>>>
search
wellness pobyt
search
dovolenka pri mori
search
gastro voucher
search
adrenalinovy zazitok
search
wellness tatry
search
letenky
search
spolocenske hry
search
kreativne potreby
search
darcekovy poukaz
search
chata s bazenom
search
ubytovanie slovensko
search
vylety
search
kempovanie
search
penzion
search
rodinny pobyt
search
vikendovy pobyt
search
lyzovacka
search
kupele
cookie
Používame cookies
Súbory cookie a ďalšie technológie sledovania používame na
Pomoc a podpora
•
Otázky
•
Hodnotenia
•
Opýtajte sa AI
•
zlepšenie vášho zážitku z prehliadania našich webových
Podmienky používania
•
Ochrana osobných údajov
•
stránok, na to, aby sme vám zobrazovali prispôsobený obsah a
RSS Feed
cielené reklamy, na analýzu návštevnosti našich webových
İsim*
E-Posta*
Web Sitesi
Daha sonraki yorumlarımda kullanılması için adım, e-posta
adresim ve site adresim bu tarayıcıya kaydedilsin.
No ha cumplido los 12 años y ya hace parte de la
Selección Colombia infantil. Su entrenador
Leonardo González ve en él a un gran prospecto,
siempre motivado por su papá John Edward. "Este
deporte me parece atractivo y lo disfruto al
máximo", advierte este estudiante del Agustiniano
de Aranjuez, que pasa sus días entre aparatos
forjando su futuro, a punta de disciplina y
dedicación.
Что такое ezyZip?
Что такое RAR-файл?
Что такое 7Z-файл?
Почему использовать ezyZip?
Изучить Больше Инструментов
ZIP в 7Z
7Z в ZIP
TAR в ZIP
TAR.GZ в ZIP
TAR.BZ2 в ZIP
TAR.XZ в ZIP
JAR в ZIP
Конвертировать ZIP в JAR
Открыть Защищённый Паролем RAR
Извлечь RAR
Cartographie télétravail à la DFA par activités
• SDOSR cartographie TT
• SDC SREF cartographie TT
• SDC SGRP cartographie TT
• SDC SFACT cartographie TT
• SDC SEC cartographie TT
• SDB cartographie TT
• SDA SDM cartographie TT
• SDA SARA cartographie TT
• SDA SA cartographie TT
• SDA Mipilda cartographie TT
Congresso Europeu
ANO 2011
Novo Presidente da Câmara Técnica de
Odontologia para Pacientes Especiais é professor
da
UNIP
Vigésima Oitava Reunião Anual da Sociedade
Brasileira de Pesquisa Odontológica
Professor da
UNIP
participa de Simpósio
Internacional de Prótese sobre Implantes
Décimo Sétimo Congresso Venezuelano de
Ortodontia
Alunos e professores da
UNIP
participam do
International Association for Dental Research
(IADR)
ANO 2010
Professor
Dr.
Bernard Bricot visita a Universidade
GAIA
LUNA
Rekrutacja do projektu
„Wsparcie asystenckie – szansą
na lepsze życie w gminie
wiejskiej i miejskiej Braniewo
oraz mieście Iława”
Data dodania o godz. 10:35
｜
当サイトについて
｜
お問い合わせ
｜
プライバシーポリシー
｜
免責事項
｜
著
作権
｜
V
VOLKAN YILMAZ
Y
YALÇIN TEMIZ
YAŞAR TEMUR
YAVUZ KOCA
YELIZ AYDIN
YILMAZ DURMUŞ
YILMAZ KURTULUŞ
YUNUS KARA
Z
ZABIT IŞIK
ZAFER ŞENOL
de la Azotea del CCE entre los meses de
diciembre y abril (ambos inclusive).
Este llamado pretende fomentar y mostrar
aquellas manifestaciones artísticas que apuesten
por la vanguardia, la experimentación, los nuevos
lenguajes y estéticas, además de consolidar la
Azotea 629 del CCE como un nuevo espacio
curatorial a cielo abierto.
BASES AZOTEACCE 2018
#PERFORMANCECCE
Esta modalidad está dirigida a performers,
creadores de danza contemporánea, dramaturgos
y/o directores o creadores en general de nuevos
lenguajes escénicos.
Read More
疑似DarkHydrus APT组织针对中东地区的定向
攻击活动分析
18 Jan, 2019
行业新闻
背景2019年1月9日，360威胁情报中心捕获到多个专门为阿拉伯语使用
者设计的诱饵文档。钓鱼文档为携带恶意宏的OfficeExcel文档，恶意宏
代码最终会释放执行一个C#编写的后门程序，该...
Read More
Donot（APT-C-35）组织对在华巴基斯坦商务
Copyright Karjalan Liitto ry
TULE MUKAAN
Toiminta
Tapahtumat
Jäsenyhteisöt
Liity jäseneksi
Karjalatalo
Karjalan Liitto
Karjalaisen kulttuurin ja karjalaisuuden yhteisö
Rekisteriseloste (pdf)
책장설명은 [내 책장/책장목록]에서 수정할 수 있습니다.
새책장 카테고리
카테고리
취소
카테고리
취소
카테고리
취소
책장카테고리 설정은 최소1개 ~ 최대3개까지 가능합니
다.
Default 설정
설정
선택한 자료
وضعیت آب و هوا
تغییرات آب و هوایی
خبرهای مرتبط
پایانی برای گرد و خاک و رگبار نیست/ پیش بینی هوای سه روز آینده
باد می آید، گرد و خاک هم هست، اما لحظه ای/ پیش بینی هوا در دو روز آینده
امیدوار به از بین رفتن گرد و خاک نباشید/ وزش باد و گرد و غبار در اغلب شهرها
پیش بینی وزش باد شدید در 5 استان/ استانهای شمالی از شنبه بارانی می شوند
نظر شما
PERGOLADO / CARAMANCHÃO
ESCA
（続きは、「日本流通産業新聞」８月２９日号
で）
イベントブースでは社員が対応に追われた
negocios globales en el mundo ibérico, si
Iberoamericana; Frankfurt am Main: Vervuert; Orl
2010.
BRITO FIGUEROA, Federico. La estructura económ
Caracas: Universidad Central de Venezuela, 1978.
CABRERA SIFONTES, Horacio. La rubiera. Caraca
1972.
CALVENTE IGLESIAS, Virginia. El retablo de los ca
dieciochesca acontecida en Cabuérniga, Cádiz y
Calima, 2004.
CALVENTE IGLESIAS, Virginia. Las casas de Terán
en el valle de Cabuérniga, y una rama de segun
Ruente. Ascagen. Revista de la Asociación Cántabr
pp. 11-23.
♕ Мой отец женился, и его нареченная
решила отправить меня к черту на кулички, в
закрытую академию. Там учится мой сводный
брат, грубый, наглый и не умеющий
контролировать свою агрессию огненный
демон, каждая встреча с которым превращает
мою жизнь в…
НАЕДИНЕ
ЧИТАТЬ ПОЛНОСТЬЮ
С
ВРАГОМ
<<<
**What this task involves:** Please reproduce every line of text from all of the items above, word for word.

**Result for this task:**
search
wellness pobyt
search
dovolenka pri mori
search
gastro voucher
search
adrenalinovy zazitok
search
wellness tatry
search
letenky
search
spolocenske hry
search
kreativne potreby
search
darcekovy poukaz
search
chata s bazenom
search
ubytovanie slovensko
search
vylety
search
kempovanie
search
penzion
search
rodinny pobyt
search
vikendovy pobyt
search
lyzovacka
search
kupele
cookie
Používame cookies
Súbory cookie a ďalšie technológie sledovania používame na
Pomoc a podpora
•
Otázky
•
Hodnotenia
•
Opýtajte sa AI
•
zlepšenie vášho zážitku z prehliadania našich webových
Podmienky používania
•
Ochrana osobných údajov
•
stránok, na to, aby sme vám zobrazovali prispôsobený obsah a
RSS Feed
cielené reklamy, na analýzu návštevnosti našich webových
İsim*
E-Posta*
Web Sitesi
Daha sonraki yorumlarımda kullanılması için adım, e-posta
adresim ve site adresim bu tarayıcıya kaydedilsin.
No ha cumplido los 12 años y ya hace parte de la
Selección Colombia infantil. Su entrenador
Leonardo González ve en él a un gran prospecto,
siempre motivado por su papá John Edward. "Este
deporte me parece atractivo y lo disfruto al
máximo", advierte este estudiante del Agustiniano
de Aranjuez, que pasa sus días entre aparatos
forjando su futuro, a punta de disciplina y
dedicación.
Что такое ezyZip?
Что такое RAR-файл?
Что такое 7Z-файл?
Почему использовать ezyZip?
Изучить Больше Инструментов
ZIP в 7Z
7Z в ZIP
TAR в ZIP
TAR.GZ в ZIP
TAR.BZ2 в ZIP
TAR.XZ в ZIP
JAR в ZIP
Конвертировать ZIP в JAR
Открыть Защищённый Паролем RAR
Извлечь RAR
Cartographie télétravail à la DFA par activités
• SDOSR cartographie TT
• SDC SREF cartographie TT
• SDC SGRP cartographie TT
• SDC SFACT cartographie TT
• SDC SEC cartographie TT
• SDB cartographie TT
• SDA SDM cartographie TT
• SDA SARA cartographie TT
• SDA SA cartographie TT
• SDA Mipilda cartographie TT
Congresso Europeu
ANO 2011
Novo Presidente da Câmara Técnica de
Odontologia para Pacientes Especiais é professor
da
UNIP
Vigésima Oitava Reunião Anual da Sociedade
Brasileira de Pesquisa Odontológica
Professor da
UNIP
participa de Simpósio
Internacional de Prótese sobre Implantes
Décimo Sétimo Congresso Venezuelano de
Ortodontia
Alunos e professores da
UNIP
participam do
International Association for Dental Research
(IADR)
ANO 2010
Professor
Dr.
Bernard Bricot visita a Universidade
GAIA
LUNA
Rekrutacja do projektu
„Wsparcie asystenckie – szansą
na lepsze życie w gminie
wiejskiej i miejskiej Braniewo
oraz mieście Iława”
Data dodania o godz. 10:35
｜
当サイトについて
｜
お問い合わせ
｜
プライバシーポリシー
｜
免責事項
｜
著
作権
｜
V
VOLKAN YILMAZ
Y
YALÇIN TEMIZ
YAŞAR TEMUR
YAVUZ KOCA
YELIZ AYDIN
YILMAZ DURMUŞ
YILMAZ KURTULUŞ
YUNUS KARA
Z
ZABIT IŞIK
ZAFER ŞENOL
de la Azotea del CCE entre los meses de
diciembre y abril (ambos inclusive).
Este llamado pretende fomentar y mostrar
aquellas manifestaciones artísticas que apuesten
por la vanguardia, la experimentación, los nuevos
lenguajes y estéticas, además de consolidar la
Azotea 629 del CCE como un nuevo espacio
curatorial a cielo abierto.
BASES AZOTEACCE 2018
#PERFORMANCECCE
Esta modalidad está dirigida a performers,
creadores de danza contemporánea, dramaturgos
y/o directores o creadores en general de nuevos
lenguajes escénicos.
Read More
疑似DarkHydrus APT组织针对中东地区的定向
攻击活动分析
18 Jan, 2019
行业新闻
背景2019年1月9日，360威胁情报中心捕获到多个专门为阿拉伯语使用
者设计的诱饵文档。钓鱼文档为携带恶意宏的OfficeExcel文档，恶意宏
代码最终会释放执行一个C#编写的后门程序，该...
Read More
Donot（APT-C-35）组织对在华巴基斯坦商务
Copyright Karjalan Liitto ry
TULE MUKAAN
Toiminta
Tapahtumat
Jäsenyhteisöt
Liity jäseneksi
Karjalatalo
Karjalan Liitto
Karjalaisen kulttuurin ja karjalaisuuden yhteisö
Rekisteriseloste (pdf)
책장설명은 [내 책장/책장목록]에서 수정할 수 있습니다.
새책장 카테고리
카테고리
취소
카테고리
취소
카테고리
취소
책장카테고리 설정은 최소1개 ~ 최대3개까지 가능합니
다.
Default 설정
설정
선택한 자료
وضعیت آب و هوا
تغییرات آب و هوایی
خبرهای مرتبط
پایانی برای گرد و خاک و رگبار نیست/ پیش بینی هوای سه روز آینده
باد می آید، گرد و خاک هم هست، اما لحظه ای/ پیش بینی هوا در دو روز آینده
امیدوار به از بین رفتن گرد و خاک نباشید/ وزش باد و گرد و غبار در اغلب شهرها
پیش بینی وزش باد شدید در 5 استان/ استانهای شمالی از شنبه بارانی می شوند
نظر شما
PERGOLADO / CARAMANCHÃO
ESCA
（続きは、「日本流通産業新聞」８月２９日号
で）
イベントブースでは社員が対応に追われた
negocios globales en el mundo ibérico, si
Iberoamericana; Frankfurt am Main: Vervuert; Orl
2010.
BRITO FIGUEROA, Federico. La estructura económ
Caracas: Universidad Central de Venezuela, 1978.
CABRERA SIFONTES, Horacio. La rubiera. Caraca
1972.
CALVENTE IGLESIAS, Virginia. El retablo de los ca
dieciochesca acontecida en Cabuérniga, Cádiz y
Calima, 2004.
CALVENTE IGLESIAS, Virginia. Las casas de Terán
en el valle de Cabuérniga, y una rama de segun
Ruente. Ascagen. Revista de la Asociación Cántabr
pp. 11-23.
♕ Мой отец женился, и его нареченная
решила отправить меня к черту на кулички, в
закрытую академию. Там учится мой сводный
брат, грубый, наглый и не умеющий
контролировать свою агрессию огненный
демон, каждая встреча с которым превращает
мою жизнь в…
НАЕДИНЕ
ЧИТАТЬ ПОЛНОСТЬЮ
С
ВРАГОМ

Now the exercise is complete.